AIM OF THE TASK:
Write a continuation of the article about the aardvark cub born at Prague Zoo, starting after its final sentence.

TEXT BLOCK:
* * * * * * *

Kvída the female aardvark gave birth
13. 07. 2022
The long-expected baby aardvark was born in Prague Zoo just after 9 am on Sunday. The three-day-old cub is suckling from its mother, Kvída, and, according to the keepers, it is healthy and active. Just after birth it weighed 1,450 grams and measured 54 cm in length, which is a common birth weight and size for an aardvark.

The cub is currently learning to drink breast milk on its own. It will be dependent on milk for the next ten months, but in four months it should be able to try adult food. Photo Barbora Dobiášová, Prague Zoo
“We welcomed the little aardvark on Sunday at 9.12 a.m., the birth was quick, the cub first drank from its mother around noon and now it’s trying to suckle every hour or so. We don't know its sex yet, it will be revealed by DNA analyses of its fur,” said Miroslav Bobek, the director of Prague Zoo.
It is quite difficult to raise aardvarks in captivity, so, in the first days after birth, the keepers continuously watch over it and its mother to ensure that it drinks regularly and that the female does not inadvertently lie on it. The first four days of life are crucial for successful rearing.
“For her species, Kvída is doing a great job of looking after her cub - she often lies down so that it can drink, licks it and stimulates it to excrete,” said Barbora Dobiášová, the curator of ungulates, describing the female aardvark’s maternal care.

* * * * * * *

(Saved data entries)
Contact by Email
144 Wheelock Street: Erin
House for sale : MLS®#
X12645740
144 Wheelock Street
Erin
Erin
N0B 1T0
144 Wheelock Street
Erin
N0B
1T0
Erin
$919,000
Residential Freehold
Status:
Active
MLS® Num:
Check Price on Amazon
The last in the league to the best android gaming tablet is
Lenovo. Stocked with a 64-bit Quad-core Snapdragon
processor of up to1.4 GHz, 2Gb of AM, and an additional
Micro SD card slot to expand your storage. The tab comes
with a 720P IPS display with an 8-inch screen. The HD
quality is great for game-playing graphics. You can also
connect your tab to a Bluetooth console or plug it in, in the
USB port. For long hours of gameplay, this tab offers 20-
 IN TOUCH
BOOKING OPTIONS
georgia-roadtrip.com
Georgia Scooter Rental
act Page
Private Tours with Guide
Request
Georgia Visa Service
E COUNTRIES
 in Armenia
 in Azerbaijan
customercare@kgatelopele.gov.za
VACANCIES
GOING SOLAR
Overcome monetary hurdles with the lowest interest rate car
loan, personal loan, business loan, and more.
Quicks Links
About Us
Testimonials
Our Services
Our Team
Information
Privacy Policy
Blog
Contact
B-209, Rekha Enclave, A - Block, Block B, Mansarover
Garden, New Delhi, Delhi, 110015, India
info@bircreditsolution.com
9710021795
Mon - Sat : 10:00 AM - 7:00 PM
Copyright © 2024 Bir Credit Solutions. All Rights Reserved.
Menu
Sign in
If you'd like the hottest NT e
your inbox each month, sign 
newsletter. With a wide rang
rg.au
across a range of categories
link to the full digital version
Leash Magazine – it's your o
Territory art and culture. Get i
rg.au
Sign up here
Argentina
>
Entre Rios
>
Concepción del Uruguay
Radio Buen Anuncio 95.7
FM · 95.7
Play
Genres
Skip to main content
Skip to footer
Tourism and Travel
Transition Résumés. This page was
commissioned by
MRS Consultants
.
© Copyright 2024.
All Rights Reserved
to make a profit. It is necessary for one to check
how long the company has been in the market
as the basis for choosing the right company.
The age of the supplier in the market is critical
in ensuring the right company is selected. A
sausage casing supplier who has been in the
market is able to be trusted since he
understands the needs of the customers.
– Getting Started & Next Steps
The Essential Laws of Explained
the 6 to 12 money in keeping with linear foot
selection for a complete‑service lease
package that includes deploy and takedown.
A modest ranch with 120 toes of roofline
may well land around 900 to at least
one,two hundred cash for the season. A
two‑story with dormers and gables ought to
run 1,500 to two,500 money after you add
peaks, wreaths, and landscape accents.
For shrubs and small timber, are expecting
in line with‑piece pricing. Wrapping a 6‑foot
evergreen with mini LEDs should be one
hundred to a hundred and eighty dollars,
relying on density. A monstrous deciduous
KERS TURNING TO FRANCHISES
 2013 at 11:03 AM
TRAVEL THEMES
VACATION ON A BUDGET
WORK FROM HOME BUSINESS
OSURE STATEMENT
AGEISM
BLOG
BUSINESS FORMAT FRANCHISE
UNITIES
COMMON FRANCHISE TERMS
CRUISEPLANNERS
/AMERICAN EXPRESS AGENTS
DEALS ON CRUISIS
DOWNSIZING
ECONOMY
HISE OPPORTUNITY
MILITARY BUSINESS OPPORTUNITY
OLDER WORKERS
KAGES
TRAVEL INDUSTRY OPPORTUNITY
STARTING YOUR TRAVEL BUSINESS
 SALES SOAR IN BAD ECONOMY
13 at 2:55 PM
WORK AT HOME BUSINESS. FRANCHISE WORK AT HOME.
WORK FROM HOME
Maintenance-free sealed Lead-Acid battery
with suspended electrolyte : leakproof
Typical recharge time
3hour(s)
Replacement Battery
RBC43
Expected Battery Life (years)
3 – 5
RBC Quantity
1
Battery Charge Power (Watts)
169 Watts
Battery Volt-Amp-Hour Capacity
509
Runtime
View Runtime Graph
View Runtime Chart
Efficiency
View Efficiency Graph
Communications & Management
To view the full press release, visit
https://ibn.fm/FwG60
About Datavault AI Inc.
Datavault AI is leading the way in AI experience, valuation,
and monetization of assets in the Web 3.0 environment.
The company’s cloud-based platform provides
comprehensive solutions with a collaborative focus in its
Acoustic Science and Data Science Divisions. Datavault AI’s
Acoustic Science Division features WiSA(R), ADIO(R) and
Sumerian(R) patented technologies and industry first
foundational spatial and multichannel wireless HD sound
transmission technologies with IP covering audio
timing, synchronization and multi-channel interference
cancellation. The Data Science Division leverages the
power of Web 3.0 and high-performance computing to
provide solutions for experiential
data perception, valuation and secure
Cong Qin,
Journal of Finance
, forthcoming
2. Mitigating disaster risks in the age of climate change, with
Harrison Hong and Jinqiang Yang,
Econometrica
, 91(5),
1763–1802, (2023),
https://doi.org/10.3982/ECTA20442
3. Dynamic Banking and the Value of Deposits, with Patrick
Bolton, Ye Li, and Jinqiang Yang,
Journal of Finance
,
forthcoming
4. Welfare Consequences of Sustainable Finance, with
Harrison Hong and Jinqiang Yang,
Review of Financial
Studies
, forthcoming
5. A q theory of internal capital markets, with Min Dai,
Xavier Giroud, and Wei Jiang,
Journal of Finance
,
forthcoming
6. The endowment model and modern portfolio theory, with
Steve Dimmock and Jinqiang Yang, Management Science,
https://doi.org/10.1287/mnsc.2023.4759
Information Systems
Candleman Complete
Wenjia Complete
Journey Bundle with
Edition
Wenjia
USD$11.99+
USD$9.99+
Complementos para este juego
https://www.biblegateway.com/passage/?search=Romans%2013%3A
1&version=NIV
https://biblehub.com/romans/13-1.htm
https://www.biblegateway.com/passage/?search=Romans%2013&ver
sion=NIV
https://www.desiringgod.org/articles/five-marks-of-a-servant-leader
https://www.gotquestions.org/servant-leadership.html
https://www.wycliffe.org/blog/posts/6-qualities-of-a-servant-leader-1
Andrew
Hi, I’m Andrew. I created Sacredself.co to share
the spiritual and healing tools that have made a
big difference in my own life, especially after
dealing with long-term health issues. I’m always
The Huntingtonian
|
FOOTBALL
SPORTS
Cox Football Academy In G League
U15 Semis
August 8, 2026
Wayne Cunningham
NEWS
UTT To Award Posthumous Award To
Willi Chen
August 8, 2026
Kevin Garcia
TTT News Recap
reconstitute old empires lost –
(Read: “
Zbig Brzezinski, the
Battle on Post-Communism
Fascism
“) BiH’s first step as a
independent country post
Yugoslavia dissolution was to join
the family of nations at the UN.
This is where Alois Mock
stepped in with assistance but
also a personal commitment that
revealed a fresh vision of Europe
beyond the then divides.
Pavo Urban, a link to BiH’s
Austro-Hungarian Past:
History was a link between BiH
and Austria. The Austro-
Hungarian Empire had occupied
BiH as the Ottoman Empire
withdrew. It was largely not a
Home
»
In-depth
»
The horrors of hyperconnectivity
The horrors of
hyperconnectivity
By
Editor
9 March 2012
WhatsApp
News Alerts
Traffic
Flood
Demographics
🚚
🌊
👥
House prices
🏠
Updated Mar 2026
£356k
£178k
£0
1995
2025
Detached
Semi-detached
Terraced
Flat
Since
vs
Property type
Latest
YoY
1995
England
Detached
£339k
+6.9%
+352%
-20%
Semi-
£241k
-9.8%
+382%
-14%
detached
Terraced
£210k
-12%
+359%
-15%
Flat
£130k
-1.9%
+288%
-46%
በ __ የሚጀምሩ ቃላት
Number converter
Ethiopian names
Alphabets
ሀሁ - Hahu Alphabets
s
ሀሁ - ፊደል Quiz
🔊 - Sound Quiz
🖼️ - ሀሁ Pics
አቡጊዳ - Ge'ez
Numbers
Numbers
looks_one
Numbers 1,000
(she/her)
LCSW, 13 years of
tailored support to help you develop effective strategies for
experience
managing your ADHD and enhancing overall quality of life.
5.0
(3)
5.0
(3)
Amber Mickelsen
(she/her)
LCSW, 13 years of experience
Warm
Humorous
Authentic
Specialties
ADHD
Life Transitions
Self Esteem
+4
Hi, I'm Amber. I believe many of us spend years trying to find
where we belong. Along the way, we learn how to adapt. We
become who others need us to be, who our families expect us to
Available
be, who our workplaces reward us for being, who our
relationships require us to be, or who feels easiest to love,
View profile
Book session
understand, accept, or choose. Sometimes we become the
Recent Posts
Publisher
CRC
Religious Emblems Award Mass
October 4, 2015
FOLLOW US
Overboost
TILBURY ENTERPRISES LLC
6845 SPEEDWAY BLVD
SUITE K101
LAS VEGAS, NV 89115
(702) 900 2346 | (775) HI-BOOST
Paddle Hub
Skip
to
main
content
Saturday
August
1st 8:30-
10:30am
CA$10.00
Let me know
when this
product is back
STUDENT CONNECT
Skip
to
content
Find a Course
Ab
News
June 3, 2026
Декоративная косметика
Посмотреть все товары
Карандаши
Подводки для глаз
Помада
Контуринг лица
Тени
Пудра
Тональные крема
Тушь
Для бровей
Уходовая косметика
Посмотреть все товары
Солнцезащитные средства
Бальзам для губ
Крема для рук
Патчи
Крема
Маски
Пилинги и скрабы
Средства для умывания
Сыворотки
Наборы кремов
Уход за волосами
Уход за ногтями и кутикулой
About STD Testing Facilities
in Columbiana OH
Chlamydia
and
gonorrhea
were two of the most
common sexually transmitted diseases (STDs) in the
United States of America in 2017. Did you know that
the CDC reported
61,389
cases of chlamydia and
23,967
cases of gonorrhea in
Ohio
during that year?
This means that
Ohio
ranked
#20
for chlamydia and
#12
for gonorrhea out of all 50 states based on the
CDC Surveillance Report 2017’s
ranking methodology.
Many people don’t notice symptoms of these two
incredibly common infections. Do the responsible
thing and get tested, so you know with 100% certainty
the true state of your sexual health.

* * * * * * *

WRITTEN REPLY:
So far, seventeen-year-old Kvída has successfully raised three cubs, the father of the latest one, as with all the previous ones, is the thirteen-year-old male Draco. The first joint offspring was successfully reared seven years ago in 2015; the male, Kito, now lives in Randers Zoo in Denmark. A year later, the female Nyota was born and now lives in Olomouc Zoo. The third cub, bred in 2018, was the female Sawa, she now lives at Shepreth Wildlife Park in the UK.
This African mammal is active mainly at night, during the day it sleeps in its burrow. It also uses its powerful claws to break into the termite mounds and anthills whose inhabitants it feeds on. This feeding specialisation adds to the reasons it is difficult to keep, and it is therefore one of the rarest species to be seen in captivity. Aardvarks live solitary lives, which is why, except for the mating season, the female Kvída and the male Draco have separate enclosures at Prague Zoo. Currently the exhibit is temporarily covered so that the cub and its mother can have peace and calm. Visitors can still watch Draco in his separate quarters in the African House in the upper part of the zoo’s grounds.